Pixel coordinate listings:
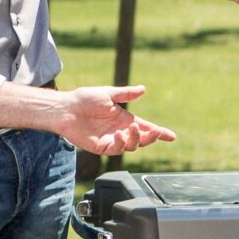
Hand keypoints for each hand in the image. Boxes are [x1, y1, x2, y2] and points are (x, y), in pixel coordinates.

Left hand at [54, 86, 176, 154]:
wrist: (66, 108)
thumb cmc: (84, 99)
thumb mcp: (109, 94)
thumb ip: (126, 94)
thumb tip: (143, 89)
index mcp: (124, 119)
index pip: (146, 127)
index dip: (159, 133)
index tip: (171, 136)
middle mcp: (120, 131)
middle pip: (142, 139)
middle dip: (151, 137)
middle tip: (155, 132)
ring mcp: (111, 140)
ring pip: (132, 146)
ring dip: (136, 139)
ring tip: (131, 129)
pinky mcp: (101, 147)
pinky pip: (116, 150)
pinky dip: (121, 143)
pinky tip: (119, 134)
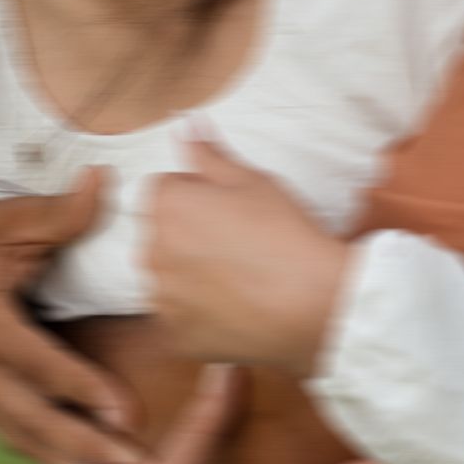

= EXERCISE OBJECTIVE =
Repeat each line of the records exactly. Do not include the pictures.

= WRITTEN ANSWER =
Hand keypoints for each hand in the image. Boxes are [x1, y1, x2, y2] and points are (x, y), in pixel coordinates.

Left hand at [54, 86, 176, 154]:
wrist: (66, 108)
thumb cmc: (84, 99)
thumb mcp: (109, 94)
thumb ip: (126, 94)
thumb tip: (143, 89)
index mcp: (124, 119)
index pip: (146, 127)
index dip: (159, 133)
index tip: (171, 136)
middle mcp: (120, 131)
middle pip: (142, 139)
middle dip: (151, 137)
middle tip: (155, 132)
ring mcp: (111, 140)
ring pip: (132, 146)
ring dip: (136, 139)
ring tip: (131, 129)
pinky mcp: (101, 147)
pinky pip: (116, 150)
pinky dip: (121, 143)
pinky tip: (119, 134)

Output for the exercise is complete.